Tra i corridoi della Camera e del Senato si sussurra che le prossime elezioni potrebbero tenersi in autunno, quando una volta raggiunto il mese di settembre i parlamentari avranno raggiunto il diritto al vitalizio legato a questa legislatura, o al più tardi a febbraio. Noi ci sentiremmo, però, visti i molti dossier aperti e la necessita’ di varare una nuova legge elettorale, sulla base delle indicazioni che emergeranno dalla sentenza della Corte Costituzionale prevista per gennaio, di scommettere qualche euro sulla possibilita’ che questa legislatura giunga alla sua scadenza naturale, prevista per la primavera del 2018.
Se così fosse, è difficile credere che Paolo Gentiloni si limitera’ ad eseguire le indicazioni dell’ex premier, senza tentare di dotarsi di un proprio profilo politico, se non rivendicare addirittura una leadership nell’ambito di un PD che sara’ inesorabilmente scosso da una guerra furibonda tra renziani, sinistra interna e correnti varie, che potrebbe anche concludersi con la fuoriuscita di Renzi e dei suoi e la fondazione di un nuovo soggetto politico, quel “Partito della Nazione” in grado di occupare stabilmente il centro della scena politica italiana, che Renzi avrebbe voluto grande come la vecchia DC e maggioritario e che invece potrebbe alla fine essere in ogni caso, con ambizioni più modeste, l’unica via di uscita dalla caccia serrata a cui lo sottoporra’ la vecchia guardia dei DS capeggiata da Bersani e D’Alema.
Il rischio per i democratici è evidentemente una lunga stagione di logoramento, sia all’interno sia nel paese.
Di una simile evenutalita’ potrebbero approfittare, ovviamente, le opposizioni.
Innanzitutto i grillini, soprattutto se i Cinque Stelle si dimostreranno in grado di rimettere in carreggiata la loro azione amministrativa nel comune di Roma, dopo le assurde gaffe di questi primi mesi, che oggi hanno avuto un ulteriore strascico con le dimissioni dell’assessore all’Ambiente Muraro, nell’occhio del ciclone sin dai primi giorni, per l’inchiesta sui rifiuti in cui risulta coinvolta.

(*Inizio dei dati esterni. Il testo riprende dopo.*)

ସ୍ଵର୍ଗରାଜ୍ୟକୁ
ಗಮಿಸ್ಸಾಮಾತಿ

Anche il centrodestra però potrebbe dimostrarsi più vitale di quanto ha dimostrato fino ad adesso. La possibile nuova legge elettorale proporzionale con premio di coalizione potrebbe favorire questa parte, che, in vista di un possibile ritorno sulla scena di Berlusconi, sta provando a riorganizzarsi.
Alla fine potrebbe nascere una coalizione “a tre gambe”, con Forza Italia e Lega Nord gia’ in campo ed un possibile raggruppamento composto da tutti gli scontenti di Forza Italia: è di queste ore l’annuncio dell’accordo tra i Conservatori e Riformisti di Raffaele Fitto e il Movimento Idea di Quagliariello, in procinto di creare alla Camera e al Senato gruppi parlamentari comuni.

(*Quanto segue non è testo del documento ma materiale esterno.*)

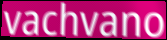
vachvano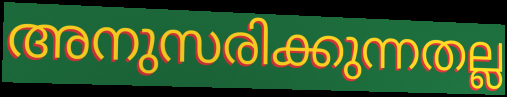
അനുസരിക്കുന്നതല്ലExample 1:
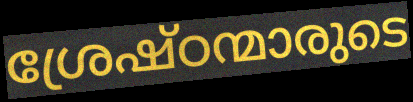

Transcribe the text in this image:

ശ്രേഷ്ഠന്മാരുടെ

A costoro, secondo fonti bene informate, potrebbe aggregarsi clamorosamente anche Fratelli d’Italia di Giorgia Meloni, che avrebbe gia’ inviato emissari a sondare il terreno, per chiudere nei prossimi mesi l’operazione.
Ciò che è certo, è che, malgrado Renzi non la veda così, la politica in Italia non è finita con la caduta del suo governo e molti colpi di scena sono in arrivo. Alcuni di essi, purtroppo, avverranno sulla pelle degli italiani sui quali potrebbe presto abbattersi una nuova stangata fiscale, per fare fronte alle molte mance distribuite dall’ex premier nel corso della sciagurata campagna referendaria, ed una recrudescenza della crisi bancaria, che in questi giorni vede un istituto di credito storico ed importante come il Monte dei Paschi di Siena nell’occhio di un pericoloso ciclone.